Renowned trader Peter Brandt has raised eyebrows across the crypto community with a stark warning: Bitcoin’s current price action may be mirroring the setup seen in November 2021—just before the market’s last major top and extended correction.
In a recent chart post, Brandt highlighted two eerily similar price structures. The left box captures the distribution pattern that formed around Bitcoin’s all-time high in late 2021, while the right box outlines the current consolidation range near $105K–$110K.
Both show price stalling near record levels after sharp rallies, forming sideways ranges that could suggest trend exhaustion.
Why It Matters
Brandt’s comparison is not casual. The 2021 top led to a prolonged bear market and a more than 70% drawdown.
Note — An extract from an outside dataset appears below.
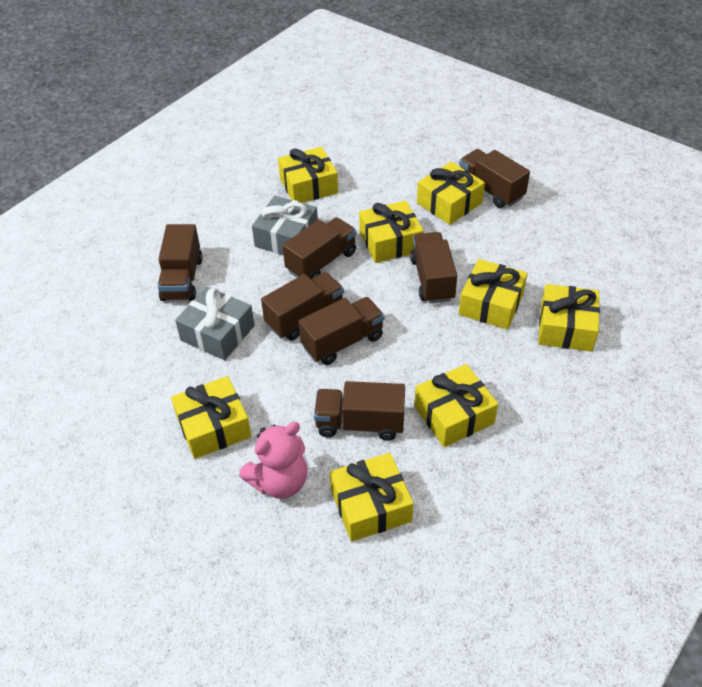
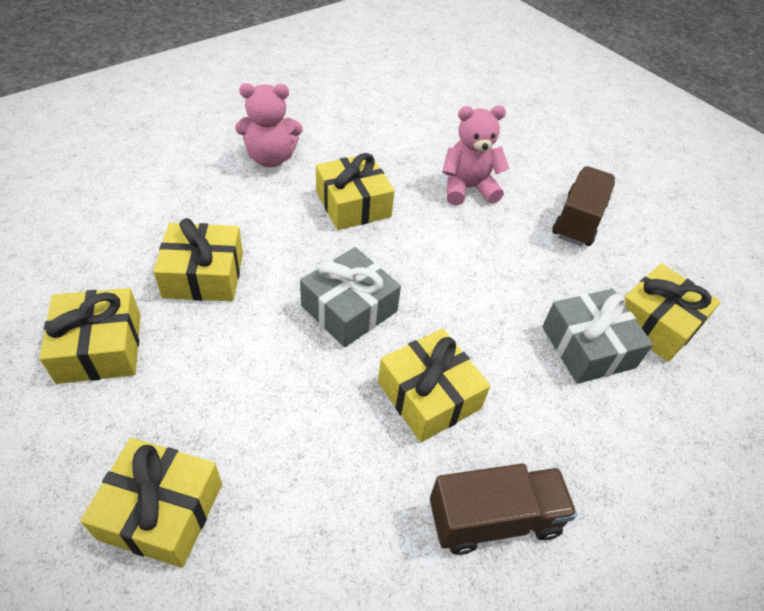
brown truck: 7 -> 2
pink teddy bear: 1 -> 2
yellow gift: 8 -> 6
His visual echo of the past implies caution: if the current range breaks down, BTC could once again face a deep correction.
While he stops short of calling this a confirmed top, the question — “November 2021 all over again?” — implies that investors should stay alert for a potential trend reversal.
Market Context
- Bitcoin is currently trading just below $105K, struggling to break through the $108K resistance zone.
- Weekly candles have shown indecision and large wicks, reinforcing uncertainty.
- Open interest and on-chain flows remain stable, but macro and sentiment risks are building.
Key Takeaway
Brandt’s chart doesn’t confirm a crash, but it’s a warning that current conditions resemble a critical moment in BTC history. If this pattern repeats, the coming weeks could define the next macro move—whether it’s consolidation, breakout, or breakdown. Traders should remain vigilant.